Textauszug:

╭──

Auch erhöhen sich die Chancen auf nachhaltige Reintegration, wenn die Betreffenden bereits in Deutschland wichtige Qualifikationen erwerben können sowie Beratung und Finanzierung für eine Unternehmensgründung im Herkunftsland erhalten. Vor allem in Ländern wie Nigeria mit seinem ausgeprägten informellen Sektor und erschwerten Zugang zu beruflicher Qualifizierung können Angebote wie Jobvermittlung, Weiterbildung und Startkapital für selbständige Arbeit attraktiv sein. Doch für die Lösung struktureller Probleme, die in den Herkunftsländern existieren und viele Menschen zur Flucht bewegen, sind die Reintegrationsprogramme nicht konzipiert.
Ein weiterer wichtiger Aspekt bei der Förderung ist die Freiwilligkeit der Rückkehr: Abschiebungen machen Beratung, Vorbereitung und Vorabqualifizierung praktisch unmöglich und erschweren so die Reintegration. Wenig Potential für eine positive Entwicklungswirkung bietet auch die staatlich unterstützte Ausreise von Menschen, deren Rückkehr zwar nicht unter physischem Zwang erfolgt, mangels Alternativen aber auch nicht als freiwillig bezeichnet werden kann.
Fazit
Aufgrund der Länderexpertise der Entwicklungszusammenarbeit sowie ihrer Umsetzungsstrukturen in Herkunftsländern ist es wenig verwunderlich, dass die Bundesregierung bei der Rückkehrförderung stärker auf EZ-Akteure und ihre Instrumente zurückgreifen möchte. Die deutsche Rückkehrpolitik ist zwar vor allem innenpolitisch motiviert, aber das zuständige Bundesinnenministerium kann sich nicht auf vergleichbare Erfahrungen und Wissen in Entwicklungs- und Schwellenländern stützen. Allerdings fallen Programme zur Förderung der Rückkehr aus Deutschland nicht in den klassischen Zuständigkeitsbereich der Entwicklungspolitik. Sie verfolgt Ziele wie Armutsminderung, Förderung von Menschenrechten oder Klimaschutz und richtet sich an den Zielen für nachhaltige Entwicklung aus. Rückkehrprogramme bergen daher Reputationsrisiken für entwicklungspolitische Akteure, weil sie deren Glaubwürdigkeit verringern können. Daher besteht die Gefahr, dass künftige partnerschaftliche Zusammenarbeit mit der Zivilgesellschaft, EZ-Zielgruppen oder Behörden in Entwicklungsländern erschwert wird und sich der Handlungsspielraum von EZ-Akteuren auf diese Weise reduziert.

╰──

Aufgaben:
a – Prüfen Sie, ob die folgenden Aussagen mit dem Textauszug übereinstimmen, und belegen Sie jede Antwort mit Ja oder Nein sowie den entscheidenden Worten des Textauszugs als wörtliches Zitat: (i) Die Reintegrationsprogramme sind darauf ausgelegt, strukturelle Probleme in den Herkunftsländern zu lösen. (ii) Abschiebungen machen Beratung und Vorbereitung praktisch unmöglich. (iii) Programme zur Förderung der Rückkehr aus Deutschland gehören zum klassischen Zuständigkeitsbereich der Entwicklungspolitik.
b – Übertragen Sie wortgetreu den Abschnitt des Textauszugs, der mit den Worten „Ein weiterer wichtiger“ einsetzt und mit „bezeichnet werden kann.“ schließt.
c – Welches Ministerium ist laut dem Textauszug für die deutsche Rückkehrpolitik zuständig?

Gespeicherte Einträge:

╭──

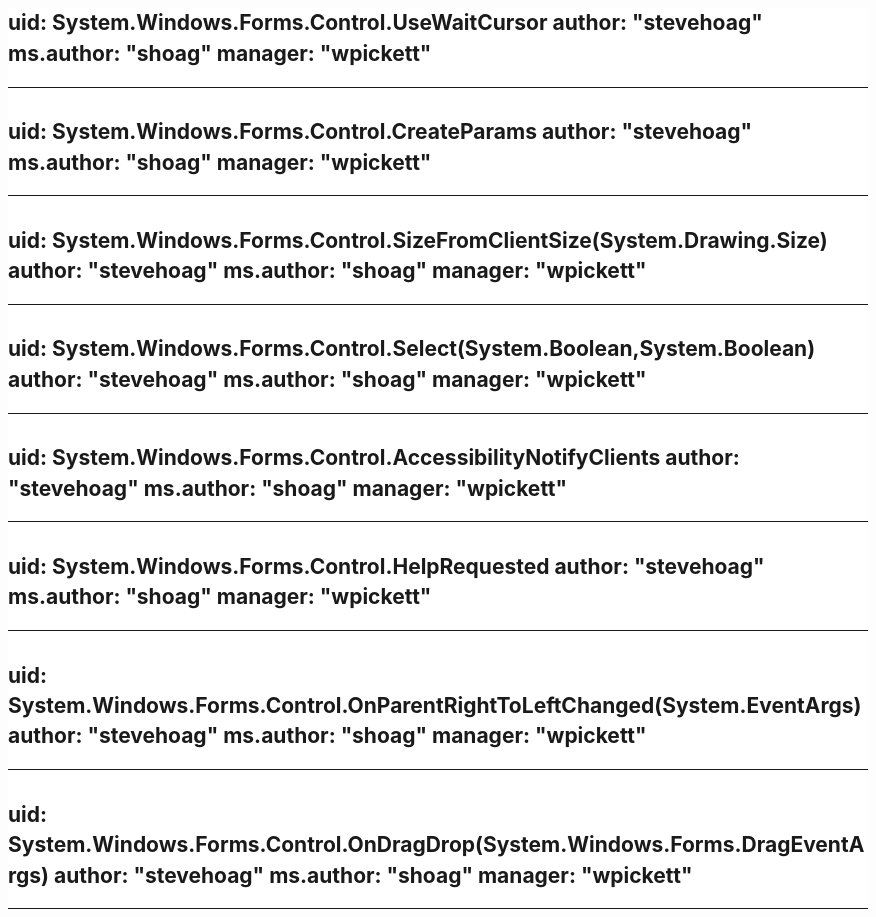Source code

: uid: System.Windows.Forms.Control.UseWaitCursor
author: "stevehoag"
ms.author: "shoag"
manager: "wpickett"
---

---
uid: System.Windows.Forms.Control.CreateParams
author: "stevehoag"
ms.author: "shoag"
manager: "wpickett"
---

---
uid: System.Windows.Forms.Control.SizeFromClientSize(System.Drawing.Size)
author: "stevehoag"
ms.author: "shoag"
manager: "wpickett"
---

---
uid: System.Windows.Forms.Control.Select(System.Boolean,System.Boolean)
author: "stevehoag"
ms.author: "shoag"
manager: "wpickett"
---

---
uid: System.Windows.Forms.Control.AccessibilityNotifyClients
author: "stevehoag"
ms.author: "shoag"
manager: "wpickett"
---

---
uid: System.Windows.Forms.Control.HelpRequested
author: "stevehoag"
ms.author: "shoag"
manager: "wpickett"
---

---
uid: System.Windows.Forms.Control.OnParentRightToLeftChanged(System.EventArgs)
author: "stevehoag"
ms.author: "shoag"
manager: "wpickett"
---

---
uid: System.Windows.Forms.Control.OnDragDrop(System.Windows.Forms.DragEventArgs)
author: "stevehoag"
ms.author: "shoag"
manager: "wpickett"
---

---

╰──

Lösungen:
a –
(i) Nein: „Doch für die Lösung struktureller Probleme, die in den Herkunftsländern existieren und viele Menschen zur Flucht bewegen, sind die Reintegrationsprogramme nicht konzipiert.“
(ii) Ja: „Abschiebungen machen Beratung, Vorbereitung und Vorabqualifizierung praktisch unmöglich“
(iii) Nein: „Allerdings fallen Programme zur Förderung der Rückkehr aus Deutschland nicht in den klassischen Zuständigkeitsbereich der Entwicklungspolitik.“

b –
Ein weiterer wichtiger Aspekt bei der Förderung ist die Freiwilligkeit der Rückkehr: Abschiebungen machen Beratung, Vorbereitung und Vorabqualifizierung praktisch unmöglich und erschweren so die Reintegration. Wenig Potential für eine positive Entwicklungswirkung bietet auch die staatlich unterstützte Ausreise von Menschen, deren Rückkehr zwar nicht unter physischem Zwang erfolgt, mangels Alternativen aber auch nicht als freiwillig bezeichnet werden kann.

c – Das Bundesinnenministerium.